Most planners now agree that online learning, MOOCs, and other blended options are absolute necessities for both higher education and corporate training. Additionally more and more K-12 schools are beginning to realize, with the advent of significant penetration of online cybercharter schooling into their market, they also need to think carefully about how to strategically employ online and blended learning options for their students.

Online learning can call into question our institutions' beliefs, structures, policies, and, even more, the fundamental mission of the organization. Are we embracing online learning because it will make more money for us? Will it help us to democratize the university? Or, perhaps a less grandiose outlook, will it help make our own courses more accessible to practitioners or students we otherwise would not reach? Do we want to teach online because, as individual faculty members, we want to work with students who don't usually darken our doorways? We want to link up to new contexts and populations? Strategic planning can help us better examine these underlying values as part of our planning processes. Because online learning has so thoroughly modernized older notions of outreach, it must be carefully planned as well as integrated into priorities for each individual, who plans to engage in online learning within the organization.

While there are many ways to consider online learning within a strategic plan, I want to concentrate on being very intentional. Too often, strategic plans lean toward the general and become nearly platitudinous. My goal with such a plan, in contrast, is to identify specific things that my organization wishes to pursue with all due diligence. Because resources (both time and money) typically follow our strategic priorities, it is essential that we are thoughtful and intentional about strategic planning where online learning is concerned.

Listed are several specific steps, which I think are critical when looking at strategic planning for online learning:

  • Begin with needs assessment—you must always start by understanding what it is you hope to accomplish within any innovation. This means understanding what your organization may need.
  • Follow with a deep reflection on what you want to accomplish and how it matches with your fundamental organizational values.
  • Reflect on your own strengths.
  • Identify unique opportunities.
  • Be realistic within your resources.
  • Try to move toward something new, innovative, and "outside the box."
  • Make sure you have at least a few folks interested.

Let's look at each of these in order.

Needs Assessment

While this is an issue that tends not to have much relevance in the K-12 setting, the rest of us have to pay close attention to what is really needed. The reality is instruction of any sort—online or face to face, correspondence or radio and TV—all of it should have a thorough alignment between the needs of the learners and their ability to do the tasks asked of them at the end of instruction. Too often we skip a deep understanding of the needs, which can only be accomplished through careful observations and discussions with leaders and learners to better understand what is needed. Does the school or workplace need a different incentive program or a different work environment? There are so many reasons instruction may or may not solve the problem, and understanding that problem is critical to any instructional solution—particularly the expensive sort that online learning entails. This kind of needs assessment must also be conducted when thinking about strategic planning. What does the organization hope to accomplish? What good does the organization wish to do in the world? How does it want to be understood or perceived in years to come? These are broader organizational questions that must be asked. When focusing closely on the online space, what does the organization wants from its online learning endeavors? Does it simply wish to increase revenues? Does it desire to have a broad dissemination of learning across geographical boundaries? Why? Is there a social justice component to the overall goal of online learning in the organization? Is there some other purpose?

(Recorded data)
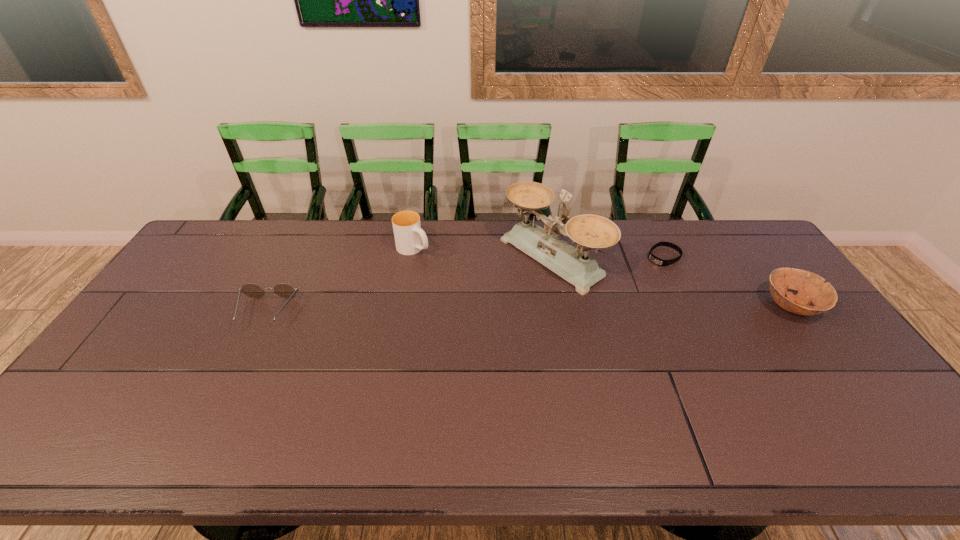
Find the location of a particular element. vacant space situated 0.220m on the front-facing side of the scale is located at coordinates (463, 315).

You are a GUI agent. You are given a task and a screenshot of the screen. Output one action in this format:
    pyautogui.click(x=<x>, y=<y>)
    Task: Click on the wristband that is positioned at the far edge
    
    Given the screenshot: What is the action you would take?
    pyautogui.click(x=653, y=258)

Identify the location of cup at the far edge. The width and height of the screenshot is (960, 540). pos(410,239).

This screenshot has height=540, width=960. I want to click on scale that is at the far edge, so click(587, 231).

Where is `object that is at the right edge`? The image size is (960, 540). object that is at the right edge is located at coordinates (811, 288).

Image resolution: width=960 pixels, height=540 pixels. In the image, there is a desktop. Identify the location of free space at the far edge. (522, 259).

What are the coordinates of `free location at the left edge` in the screenshot? It's located at (187, 278).

This screenshot has width=960, height=540. In order to click on vacant area at the right edge in this screenshot , I will do (825, 324).

Where is `blank space at the far left corner of the desktop`? This screenshot has width=960, height=540. blank space at the far left corner of the desktop is located at coordinates (233, 238).

Where is `vacant space at the near left corner of the desktop`? vacant space at the near left corner of the desktop is located at coordinates (84, 409).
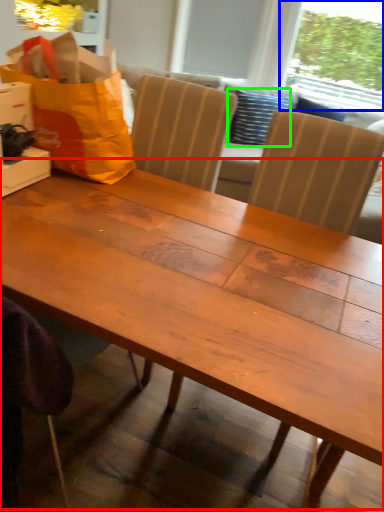
Question: Considering the real-world distances, which object is farthest from table (highlighted by a red box)? window screen (highlighted by a blue box) or pillow (highlighted by a green box)?

Choices:
 (A) window screen
 (B) pillow

Answer: (A)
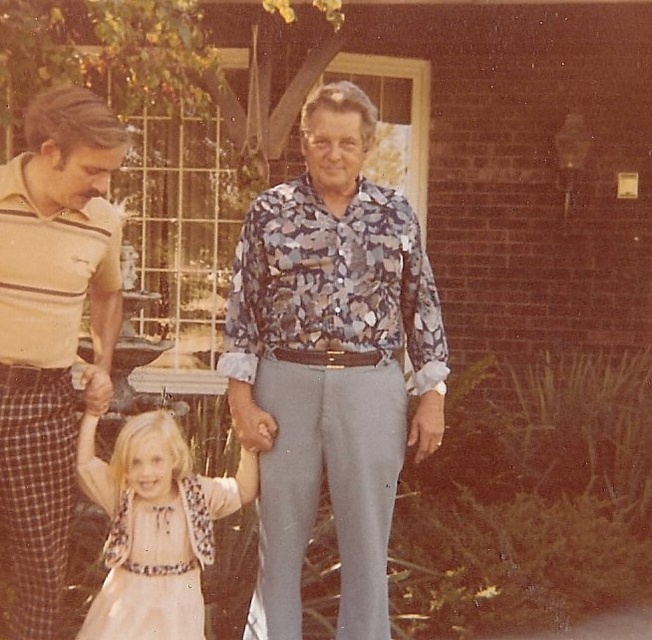
You are a fashion designer observing the scene. You need to determine which clothing item, the striped cotton shirt at left or the pastel pink satin dress at center, requires more fabric to make. Based on the information provided, which one would need more fabric?

The striped cotton shirt at left has a larger size compared to the pastel pink satin dress at center, so the striped cotton shirt at left would require more fabric to make.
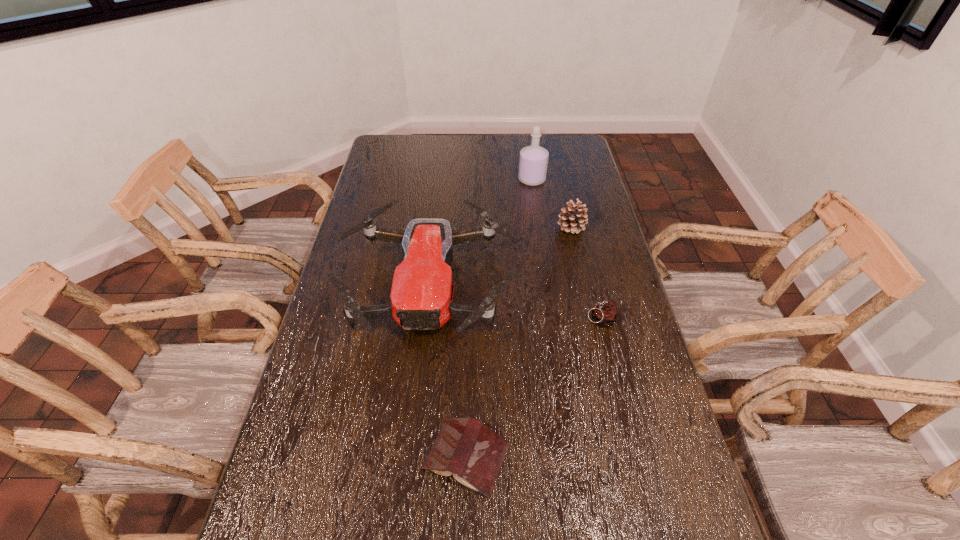
Find the location of a particular element. The height and width of the screenshot is (540, 960). blank space that satisfies the following two spatial constraints: 1. on the back side of the perfume; 2. on the right side of the shortest object is located at coordinates (472, 180).

Where is `vacant space that satisfies the following two spatial constraints: 1. on the front-facing side of the second tallest object; 2. on the right side of the nearest object`? This screenshot has width=960, height=540. vacant space that satisfies the following two spatial constraints: 1. on the front-facing side of the second tallest object; 2. on the right side of the nearest object is located at coordinates (409, 456).

Where is `free location that satisfies the following two spatial constraints: 1. on the back side of the taller pinecone; 2. on the right side of the book`? The height and width of the screenshot is (540, 960). free location that satisfies the following two spatial constraints: 1. on the back side of the taller pinecone; 2. on the right side of the book is located at coordinates (471, 227).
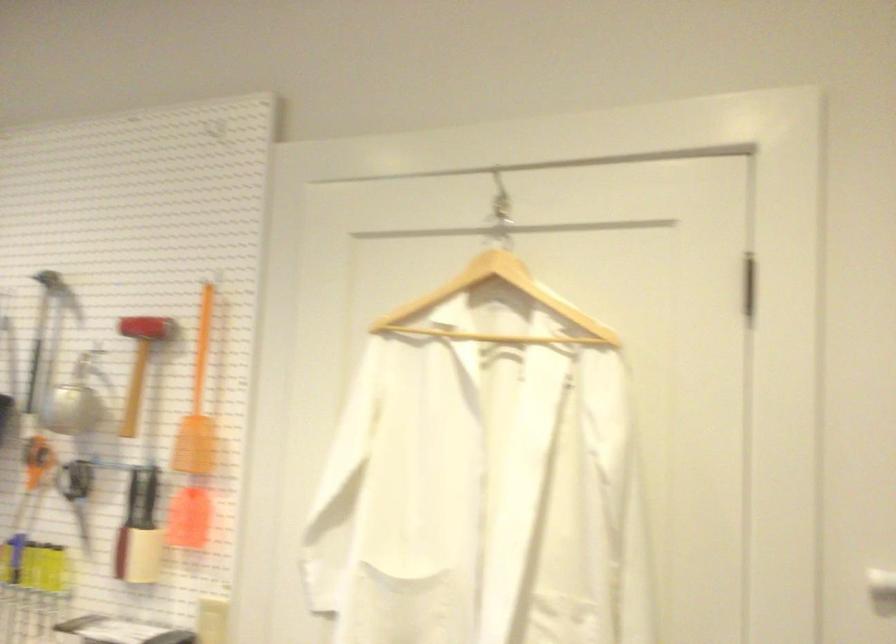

_REQUIRED WORK_
Repeat the portion of the passage on strategic planning for online learning between "Listed are several" and "Identify unique opportunities.", inclusive, word for word.

_IN RESPONSE_
Listed are several specific steps, which I think are critical when looking at strategic planning for online learning:

  • Begin with needs assessment—you must always start by understanding what it is you hope to accomplish within any innovation. This means understanding what your organization may need.
  • Follow with a deep reflection on what you want to accomplish and how it matches with your fundamental organizational values.
  • Reflect on your own strengths.
  • Identify unique opportunities.